Directive:
Rewrite the listing below, replacing "series" with "data set" everywhere and keeping everything else the same. Leave the pictures out.

★ ★ ★ ★ ★ ★ ★

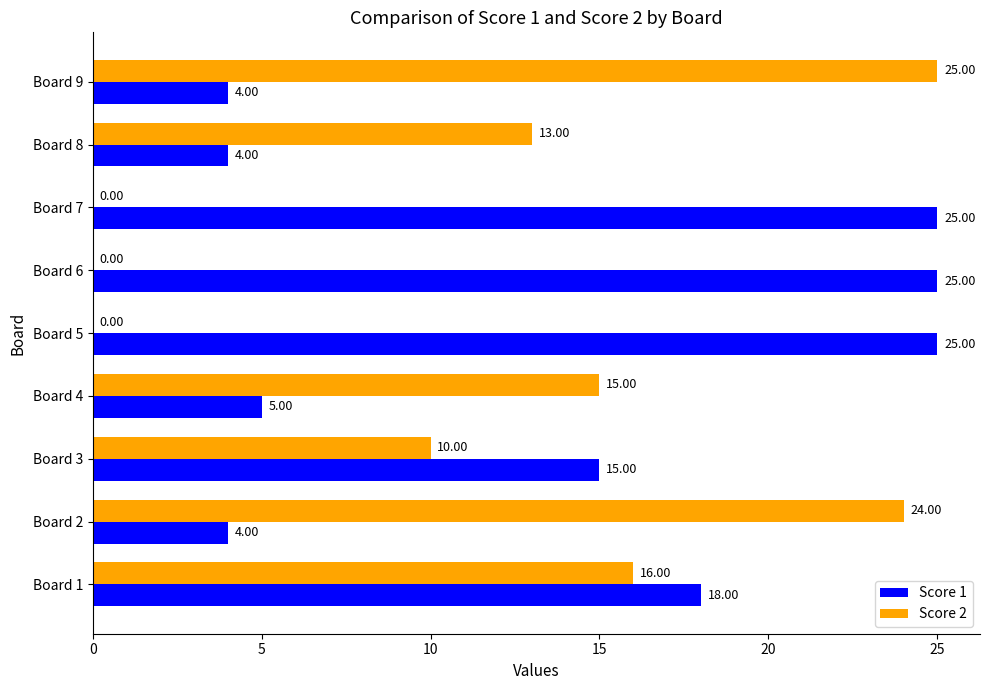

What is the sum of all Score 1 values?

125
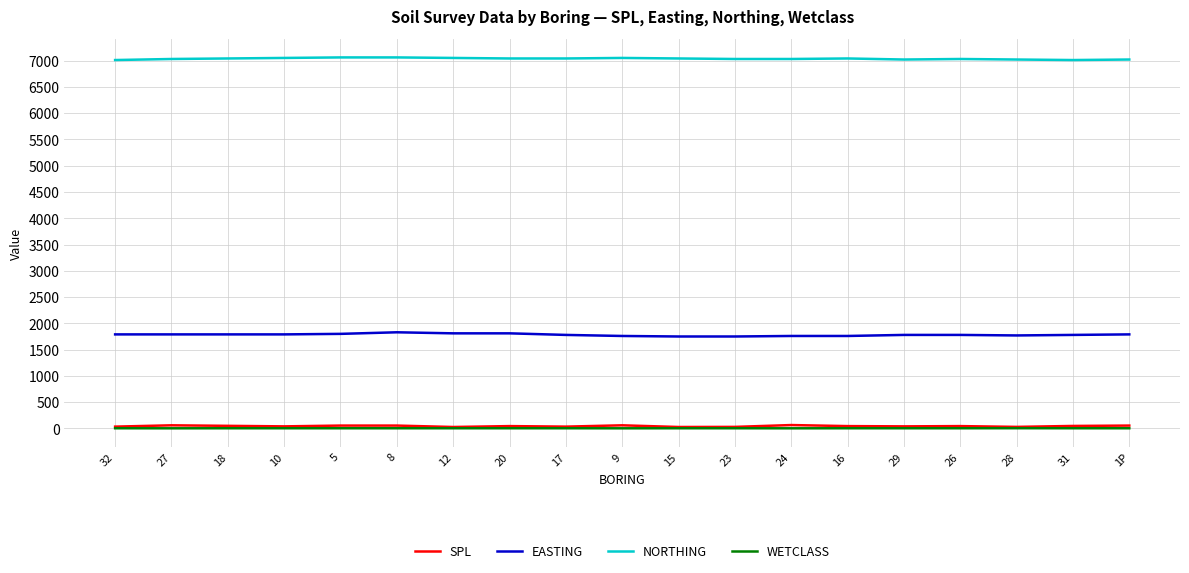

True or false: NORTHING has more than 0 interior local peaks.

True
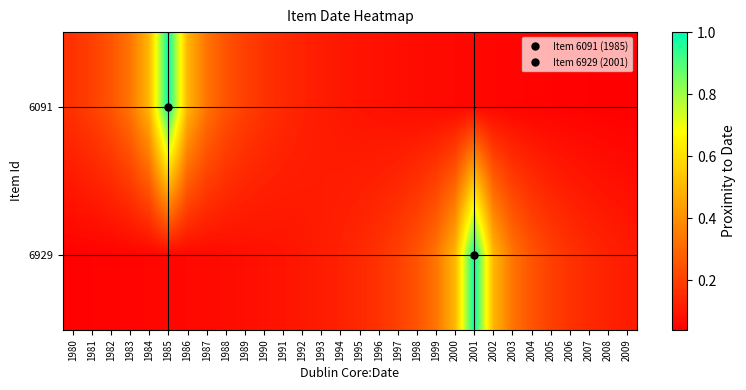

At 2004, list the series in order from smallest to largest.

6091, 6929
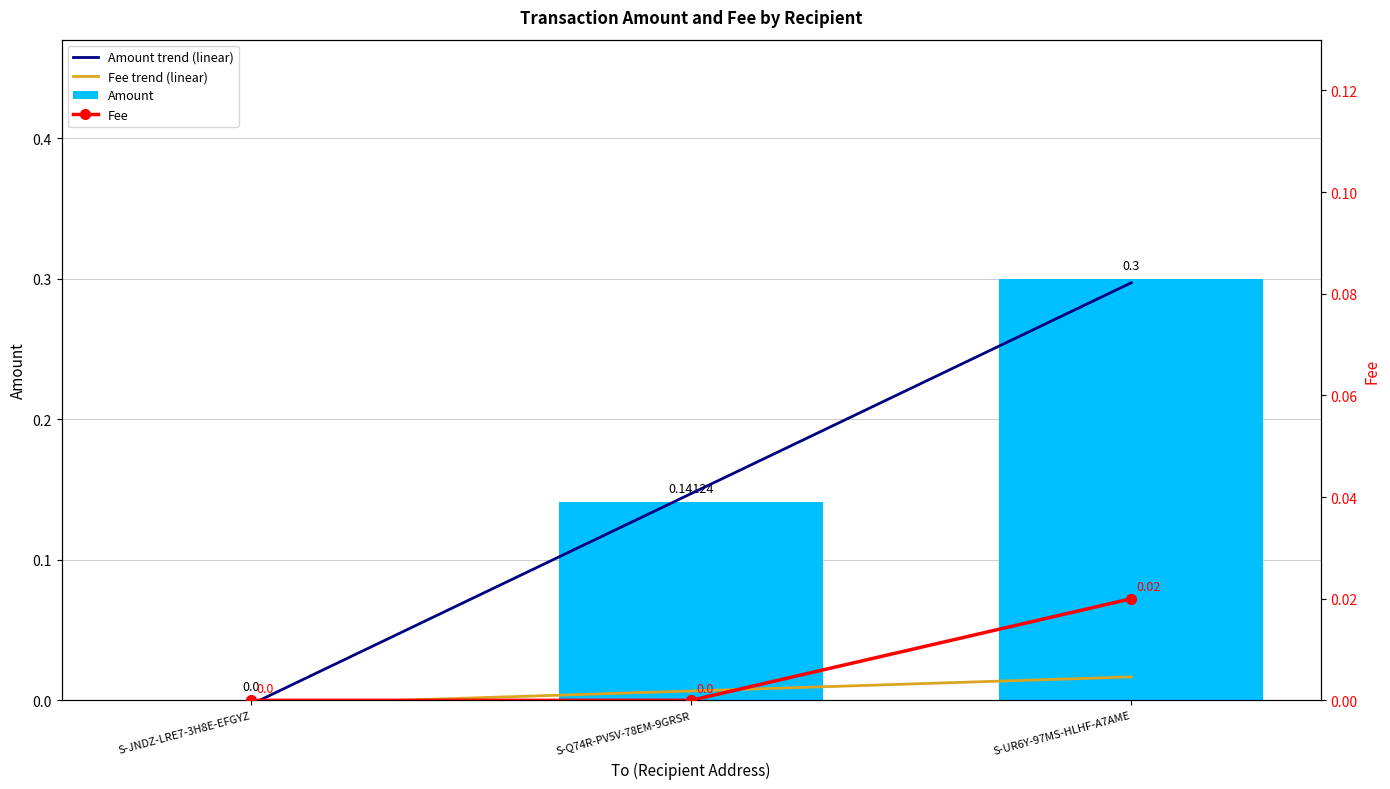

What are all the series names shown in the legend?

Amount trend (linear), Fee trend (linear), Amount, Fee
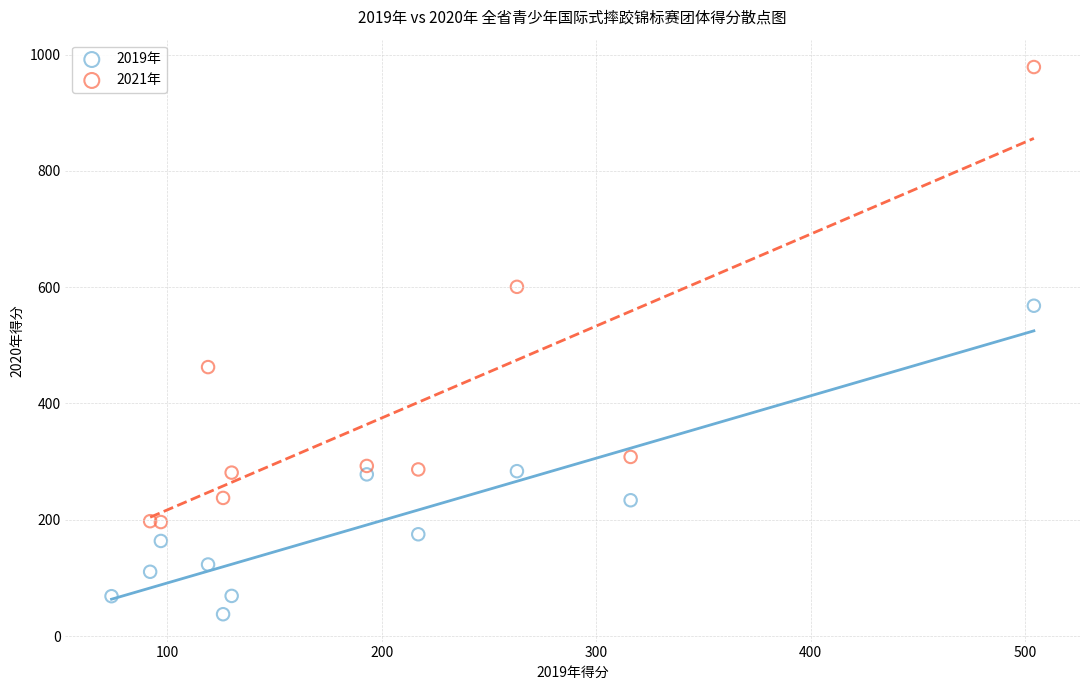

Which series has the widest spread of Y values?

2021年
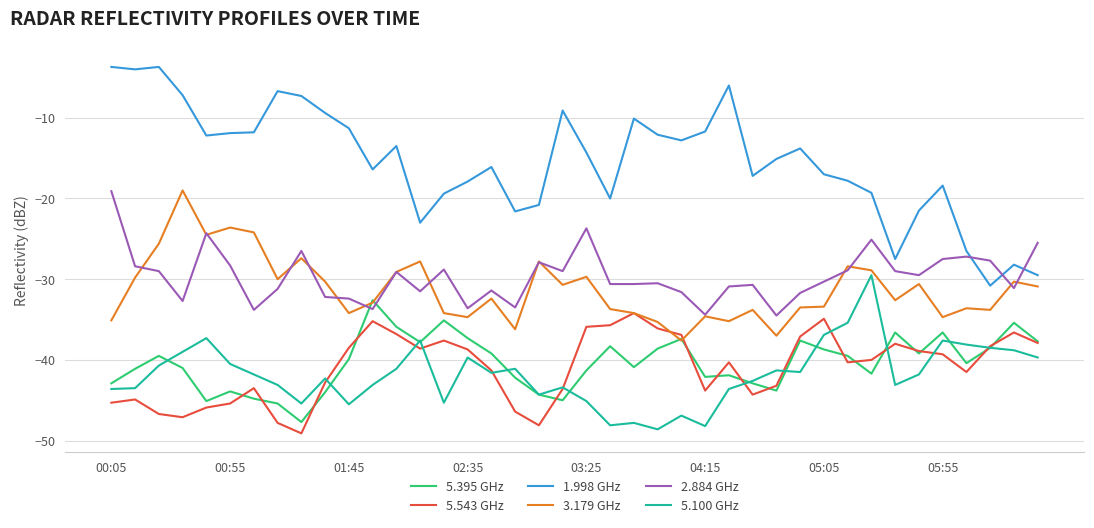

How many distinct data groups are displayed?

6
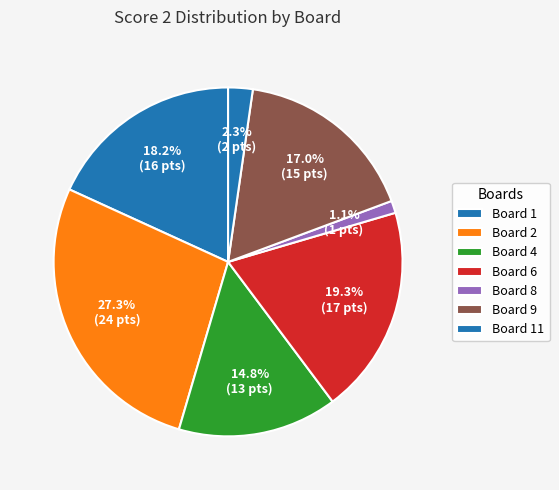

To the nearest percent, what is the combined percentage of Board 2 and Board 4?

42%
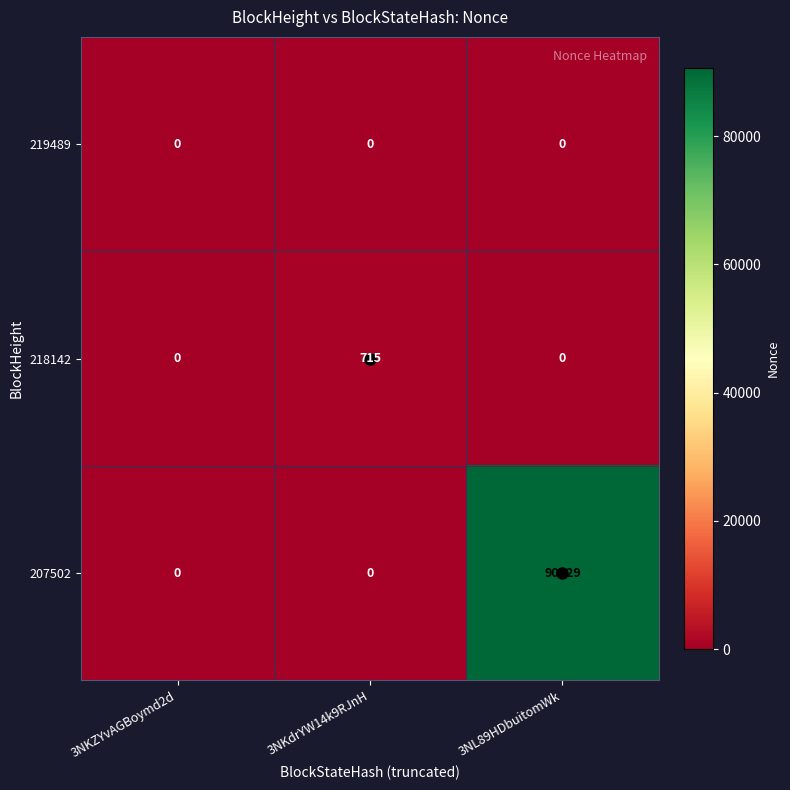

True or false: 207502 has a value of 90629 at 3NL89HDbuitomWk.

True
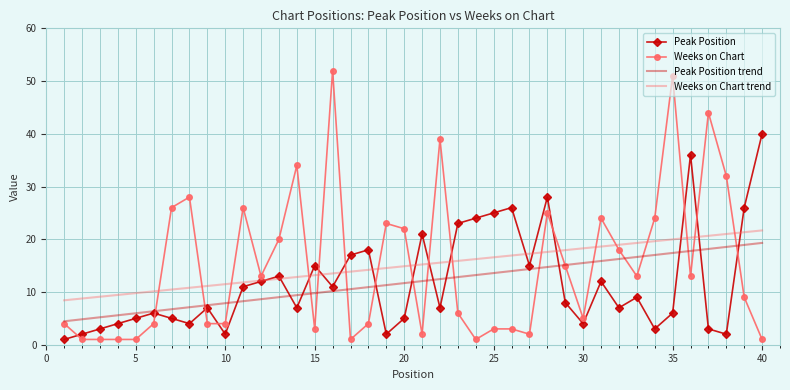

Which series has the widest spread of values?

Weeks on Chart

★ ★ ★ ★ ★ ★ ★

Written response:
What is the sum of all Score 1 values?

125

True or false: NORTHING has more than 0 interior local peaks.

True

At 2004, list the data set in order from smallest to largest.

6091, 6929

What are all the data set names shown in the legend?

Amount trend (linear), Fee trend (linear), Amount, Fee

Which data set has the widest spread of Y values?

2021年

How many distinct data groups are displayed?

6

To the nearest percent, what is the combined percentage of Board 2 and Board 4?

42%

True or false: 207502 has a value of 90629 at 3NL89HDbuitomWk.

True

Which data set has the widest spread of values?

Weeks on Chart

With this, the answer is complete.